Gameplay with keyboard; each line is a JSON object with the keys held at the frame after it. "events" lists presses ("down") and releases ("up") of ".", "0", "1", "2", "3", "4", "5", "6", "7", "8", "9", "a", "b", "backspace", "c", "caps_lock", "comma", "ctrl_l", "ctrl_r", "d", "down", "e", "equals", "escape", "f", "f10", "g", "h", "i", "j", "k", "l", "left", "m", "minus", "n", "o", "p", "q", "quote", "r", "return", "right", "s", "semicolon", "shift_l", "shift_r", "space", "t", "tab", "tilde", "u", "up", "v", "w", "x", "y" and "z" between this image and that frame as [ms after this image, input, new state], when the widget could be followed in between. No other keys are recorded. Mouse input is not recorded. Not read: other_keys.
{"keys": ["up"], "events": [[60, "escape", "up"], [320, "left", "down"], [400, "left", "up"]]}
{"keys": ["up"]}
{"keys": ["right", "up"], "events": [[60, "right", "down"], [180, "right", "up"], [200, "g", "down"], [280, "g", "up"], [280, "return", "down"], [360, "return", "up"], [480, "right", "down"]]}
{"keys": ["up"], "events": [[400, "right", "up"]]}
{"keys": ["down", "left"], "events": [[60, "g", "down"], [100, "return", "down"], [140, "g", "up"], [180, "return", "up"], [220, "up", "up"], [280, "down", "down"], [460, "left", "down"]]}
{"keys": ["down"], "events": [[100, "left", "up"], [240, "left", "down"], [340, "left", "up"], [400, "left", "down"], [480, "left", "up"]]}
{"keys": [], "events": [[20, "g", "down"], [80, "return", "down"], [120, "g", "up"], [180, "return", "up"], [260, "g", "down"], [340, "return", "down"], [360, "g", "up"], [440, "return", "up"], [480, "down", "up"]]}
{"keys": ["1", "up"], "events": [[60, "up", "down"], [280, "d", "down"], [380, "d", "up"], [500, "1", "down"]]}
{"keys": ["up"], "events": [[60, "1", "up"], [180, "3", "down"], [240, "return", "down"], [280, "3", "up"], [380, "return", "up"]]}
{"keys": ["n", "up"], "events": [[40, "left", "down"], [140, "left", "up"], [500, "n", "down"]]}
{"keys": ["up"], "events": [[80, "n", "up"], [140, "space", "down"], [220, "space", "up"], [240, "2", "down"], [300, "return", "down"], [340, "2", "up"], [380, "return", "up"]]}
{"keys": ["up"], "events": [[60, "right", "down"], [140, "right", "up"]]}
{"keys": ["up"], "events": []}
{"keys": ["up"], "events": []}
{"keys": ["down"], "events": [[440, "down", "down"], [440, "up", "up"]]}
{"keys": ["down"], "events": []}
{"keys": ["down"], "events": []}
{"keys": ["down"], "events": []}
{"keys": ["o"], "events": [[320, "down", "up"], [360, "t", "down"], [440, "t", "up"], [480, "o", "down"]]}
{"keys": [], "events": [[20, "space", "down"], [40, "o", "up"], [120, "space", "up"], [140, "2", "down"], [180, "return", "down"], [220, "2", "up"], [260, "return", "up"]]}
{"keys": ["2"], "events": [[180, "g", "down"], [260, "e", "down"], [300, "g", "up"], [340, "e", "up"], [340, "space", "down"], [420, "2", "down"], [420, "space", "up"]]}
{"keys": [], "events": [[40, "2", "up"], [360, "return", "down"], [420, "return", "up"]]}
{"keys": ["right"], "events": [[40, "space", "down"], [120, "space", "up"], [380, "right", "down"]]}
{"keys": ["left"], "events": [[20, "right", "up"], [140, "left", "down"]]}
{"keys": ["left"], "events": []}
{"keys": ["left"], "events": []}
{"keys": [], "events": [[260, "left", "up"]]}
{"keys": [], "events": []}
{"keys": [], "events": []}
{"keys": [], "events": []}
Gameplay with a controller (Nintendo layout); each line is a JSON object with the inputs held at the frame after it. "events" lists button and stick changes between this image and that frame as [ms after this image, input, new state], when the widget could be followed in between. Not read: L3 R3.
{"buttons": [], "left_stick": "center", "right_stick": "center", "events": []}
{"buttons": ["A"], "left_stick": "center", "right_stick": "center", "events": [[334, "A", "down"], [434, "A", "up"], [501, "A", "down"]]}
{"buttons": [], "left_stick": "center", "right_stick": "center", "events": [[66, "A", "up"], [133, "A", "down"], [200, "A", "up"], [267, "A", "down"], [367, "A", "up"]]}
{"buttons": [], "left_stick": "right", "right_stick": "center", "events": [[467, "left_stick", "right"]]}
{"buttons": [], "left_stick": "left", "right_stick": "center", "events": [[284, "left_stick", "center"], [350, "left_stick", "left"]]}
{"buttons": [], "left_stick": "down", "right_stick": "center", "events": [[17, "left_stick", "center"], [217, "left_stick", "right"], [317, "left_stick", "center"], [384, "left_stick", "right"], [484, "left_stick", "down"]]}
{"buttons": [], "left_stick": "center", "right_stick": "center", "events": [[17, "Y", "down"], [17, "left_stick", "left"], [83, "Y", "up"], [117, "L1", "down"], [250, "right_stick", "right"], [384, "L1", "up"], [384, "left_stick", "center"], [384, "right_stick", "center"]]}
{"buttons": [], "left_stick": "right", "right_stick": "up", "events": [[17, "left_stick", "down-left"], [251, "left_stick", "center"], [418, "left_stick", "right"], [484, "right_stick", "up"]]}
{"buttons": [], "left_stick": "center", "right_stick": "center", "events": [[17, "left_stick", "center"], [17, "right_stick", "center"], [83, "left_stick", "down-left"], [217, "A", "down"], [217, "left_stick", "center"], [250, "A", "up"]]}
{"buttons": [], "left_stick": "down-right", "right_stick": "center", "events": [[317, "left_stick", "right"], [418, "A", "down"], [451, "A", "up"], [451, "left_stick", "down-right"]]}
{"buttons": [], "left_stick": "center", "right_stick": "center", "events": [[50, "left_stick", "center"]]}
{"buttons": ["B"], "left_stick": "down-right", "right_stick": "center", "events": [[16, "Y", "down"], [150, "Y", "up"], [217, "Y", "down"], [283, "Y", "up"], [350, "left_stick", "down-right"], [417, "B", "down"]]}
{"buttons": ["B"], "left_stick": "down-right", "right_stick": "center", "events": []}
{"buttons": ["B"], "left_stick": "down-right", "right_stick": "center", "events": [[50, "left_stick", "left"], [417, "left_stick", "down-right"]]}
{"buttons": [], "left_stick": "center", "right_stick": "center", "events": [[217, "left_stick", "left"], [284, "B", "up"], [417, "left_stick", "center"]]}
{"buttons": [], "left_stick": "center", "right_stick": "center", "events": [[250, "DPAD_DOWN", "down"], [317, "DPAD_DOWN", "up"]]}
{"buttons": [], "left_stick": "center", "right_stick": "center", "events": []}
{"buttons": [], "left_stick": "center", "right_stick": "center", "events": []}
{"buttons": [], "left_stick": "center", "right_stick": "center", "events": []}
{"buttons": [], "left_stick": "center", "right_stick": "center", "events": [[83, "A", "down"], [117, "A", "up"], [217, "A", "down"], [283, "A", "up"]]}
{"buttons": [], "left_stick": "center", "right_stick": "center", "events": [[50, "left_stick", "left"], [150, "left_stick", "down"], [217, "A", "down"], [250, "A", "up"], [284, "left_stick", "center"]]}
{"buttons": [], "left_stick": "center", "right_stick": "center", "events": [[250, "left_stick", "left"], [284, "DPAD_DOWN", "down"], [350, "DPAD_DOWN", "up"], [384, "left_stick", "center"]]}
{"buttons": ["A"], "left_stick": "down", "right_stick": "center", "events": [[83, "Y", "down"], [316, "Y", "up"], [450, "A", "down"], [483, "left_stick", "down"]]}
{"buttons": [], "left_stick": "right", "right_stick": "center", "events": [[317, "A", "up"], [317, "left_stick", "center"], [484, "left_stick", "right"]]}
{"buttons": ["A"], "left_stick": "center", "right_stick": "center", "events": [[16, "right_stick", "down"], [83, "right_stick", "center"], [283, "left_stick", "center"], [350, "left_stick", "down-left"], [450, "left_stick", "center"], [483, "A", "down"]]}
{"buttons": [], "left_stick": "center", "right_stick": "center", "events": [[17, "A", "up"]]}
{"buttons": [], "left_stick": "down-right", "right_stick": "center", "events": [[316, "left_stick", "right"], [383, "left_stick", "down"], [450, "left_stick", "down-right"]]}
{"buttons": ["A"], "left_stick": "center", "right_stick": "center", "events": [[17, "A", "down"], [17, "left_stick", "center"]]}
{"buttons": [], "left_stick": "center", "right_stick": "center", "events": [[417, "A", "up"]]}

WHAT THE EXERCISE ASKS. Go through the material above and copy each line that holds the string "held".

SOLUTION TO THIS EXERCISE.
Gameplay with keyboard; each line is a JSON object with the keys held at the frame after it. "events" lists presses ("down") and releases ("up") of ".", "0", "1", "2", "3", "4", "5", "6", "7", "8", "9", "a", "b", "backspace", "c", "caps_lock", "comma", "ctrl_l", "ctrl_r", "d", "down", "e", "equals", "escape", "f", "f10", "g", "h", "i", "j", "k", "l", "left", "m", "minus", "n", "o", "p", "q", "quote", "r", "return", "right", "s", "semicolon", "shift_l", "shift_r", "space", "t", "tab", "tilde", "u", "up", "v", "w", "x", "y" and "z" between this image and that frame as [ms after this image, input, new state], when the widget could be followed in between. No other keys are recorded. Mouse input is not recorded. Not read: other_keys.
Gameplay with a controller (Nintendo layout); each line is a JSON object with the inputs held at the frame after it. "events" lists button and stick changes between this image and that frame as [ms after this image, input, new state], when the widget could be followed in between. Not read: L3 R3.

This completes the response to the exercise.